Il en ressort, en vertu de l’article L3141-19-3 du projet de loi, une obligation à la charge de l’employeur d’informer son salarié, dans les 10 jours qui suivent la reprise du travail, sur les éléments suivants :
- le nombre de jours de congé dont il dispose ;
- la date à laquelle ces jours de congé peuvent être pris.
Conséquences pour les employeurs et salariés.
L’adoption de cet amendement aura pour conséquence, pour l’employeur, de devoir à son salarié des congés payés durant la période de son arrêt maladie.
En outre, le projet de loi prévoit que ces dispositions s’appliqueraient rétroactivement aux arrêts maladie intervenus à compter du 1ᵉʳ décembre 2009.
Selon ces dispositions, le salarié disposera :
- s’il est dans l’entreprise, de 2 ans à compter de la date d’entrée en vigueur de la loi pour saisir la juridiction d’une action ayant pour objet l’octroi de congés payés acquis après le 1ᵉʳ décembre 2009 ;
- s’il a quitté l’entreprise, de 3 ans à compter à compter du jour où il a connu ou aurait dû connaître les faits lui permettant d’exercer l’action visant à l’octroi de congés payés acquis en arrêt maladie.

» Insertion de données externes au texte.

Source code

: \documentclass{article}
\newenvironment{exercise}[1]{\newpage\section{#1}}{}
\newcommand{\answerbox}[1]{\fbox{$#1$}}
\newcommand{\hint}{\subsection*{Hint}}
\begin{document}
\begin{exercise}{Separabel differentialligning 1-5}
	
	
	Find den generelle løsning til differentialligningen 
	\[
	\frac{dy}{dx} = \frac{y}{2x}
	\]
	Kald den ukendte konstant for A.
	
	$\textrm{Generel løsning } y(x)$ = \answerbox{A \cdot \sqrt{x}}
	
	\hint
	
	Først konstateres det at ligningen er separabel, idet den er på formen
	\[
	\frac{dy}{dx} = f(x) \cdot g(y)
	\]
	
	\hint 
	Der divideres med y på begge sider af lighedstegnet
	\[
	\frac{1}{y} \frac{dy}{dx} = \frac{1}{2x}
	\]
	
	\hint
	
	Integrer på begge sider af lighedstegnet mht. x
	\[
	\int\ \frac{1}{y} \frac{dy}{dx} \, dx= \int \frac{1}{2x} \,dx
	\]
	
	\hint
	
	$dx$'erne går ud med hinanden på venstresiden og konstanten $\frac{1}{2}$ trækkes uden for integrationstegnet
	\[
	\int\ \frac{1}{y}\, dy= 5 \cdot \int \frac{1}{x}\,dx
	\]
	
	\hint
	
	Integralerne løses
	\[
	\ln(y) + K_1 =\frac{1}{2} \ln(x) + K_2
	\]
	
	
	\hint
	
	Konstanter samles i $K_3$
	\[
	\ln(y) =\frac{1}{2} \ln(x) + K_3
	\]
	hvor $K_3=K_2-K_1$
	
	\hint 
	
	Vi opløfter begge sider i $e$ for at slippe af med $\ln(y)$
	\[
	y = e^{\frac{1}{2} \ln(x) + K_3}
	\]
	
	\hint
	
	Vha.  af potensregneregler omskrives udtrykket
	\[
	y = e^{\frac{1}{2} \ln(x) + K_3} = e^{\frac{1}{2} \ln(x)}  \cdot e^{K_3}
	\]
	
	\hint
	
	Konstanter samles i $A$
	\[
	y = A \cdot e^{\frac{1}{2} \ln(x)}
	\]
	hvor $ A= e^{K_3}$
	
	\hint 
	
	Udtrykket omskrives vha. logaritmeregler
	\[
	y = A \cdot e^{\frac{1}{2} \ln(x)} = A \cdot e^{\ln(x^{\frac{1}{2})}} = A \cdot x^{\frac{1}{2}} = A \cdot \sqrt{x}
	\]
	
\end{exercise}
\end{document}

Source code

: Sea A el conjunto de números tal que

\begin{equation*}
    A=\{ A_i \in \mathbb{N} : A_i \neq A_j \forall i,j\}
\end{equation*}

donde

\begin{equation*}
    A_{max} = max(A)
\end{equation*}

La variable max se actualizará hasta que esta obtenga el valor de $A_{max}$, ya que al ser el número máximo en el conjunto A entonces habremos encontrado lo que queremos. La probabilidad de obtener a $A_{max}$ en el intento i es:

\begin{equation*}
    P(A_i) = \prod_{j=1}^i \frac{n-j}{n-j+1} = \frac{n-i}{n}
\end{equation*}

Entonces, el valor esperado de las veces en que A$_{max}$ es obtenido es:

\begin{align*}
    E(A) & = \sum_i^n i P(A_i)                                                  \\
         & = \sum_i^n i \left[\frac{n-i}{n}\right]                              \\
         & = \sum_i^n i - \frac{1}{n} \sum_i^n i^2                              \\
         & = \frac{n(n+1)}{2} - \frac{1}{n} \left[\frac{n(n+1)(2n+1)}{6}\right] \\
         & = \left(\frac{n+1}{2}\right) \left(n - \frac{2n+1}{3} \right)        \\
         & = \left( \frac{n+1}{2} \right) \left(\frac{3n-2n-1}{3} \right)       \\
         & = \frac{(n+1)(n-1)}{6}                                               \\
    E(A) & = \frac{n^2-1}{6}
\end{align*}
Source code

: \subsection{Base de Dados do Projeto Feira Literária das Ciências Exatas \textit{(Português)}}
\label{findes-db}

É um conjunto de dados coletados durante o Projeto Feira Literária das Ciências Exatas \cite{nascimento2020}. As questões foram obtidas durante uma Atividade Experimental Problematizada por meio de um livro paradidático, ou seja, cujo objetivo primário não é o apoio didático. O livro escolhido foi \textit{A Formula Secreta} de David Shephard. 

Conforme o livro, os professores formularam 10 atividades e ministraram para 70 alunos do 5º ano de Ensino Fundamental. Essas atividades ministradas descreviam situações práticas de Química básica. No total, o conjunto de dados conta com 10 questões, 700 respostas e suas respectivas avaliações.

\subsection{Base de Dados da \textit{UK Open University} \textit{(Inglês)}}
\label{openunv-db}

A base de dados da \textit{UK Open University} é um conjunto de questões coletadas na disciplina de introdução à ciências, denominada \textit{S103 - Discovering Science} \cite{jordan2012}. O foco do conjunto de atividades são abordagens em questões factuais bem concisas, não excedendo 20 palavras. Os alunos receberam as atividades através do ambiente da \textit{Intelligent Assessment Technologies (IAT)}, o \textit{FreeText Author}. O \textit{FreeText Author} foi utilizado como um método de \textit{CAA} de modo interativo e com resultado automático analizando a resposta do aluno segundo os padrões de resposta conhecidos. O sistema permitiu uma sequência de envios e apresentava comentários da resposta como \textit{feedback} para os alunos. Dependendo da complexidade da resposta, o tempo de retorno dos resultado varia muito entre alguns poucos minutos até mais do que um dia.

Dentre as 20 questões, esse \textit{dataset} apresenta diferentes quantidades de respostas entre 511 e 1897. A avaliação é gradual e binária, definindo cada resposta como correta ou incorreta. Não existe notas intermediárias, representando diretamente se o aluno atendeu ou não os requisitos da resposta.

Il est à noter que cette rétroactivité au 1ᵉʳ décembre 2009 fait écho à l’entrée en vigueur du Traité de Lisbonne permettant au salarié d’invoquer son droit à 4 semaines de repos au moins à l’égard de son employeur ; faisant d’application directe de la Charte des droits fondamentaux de l’Union européenne.
Reste à connaître la position de la Commission mixte paritaire sur ce projet et éventuellement celle du Conseil constitutionnel.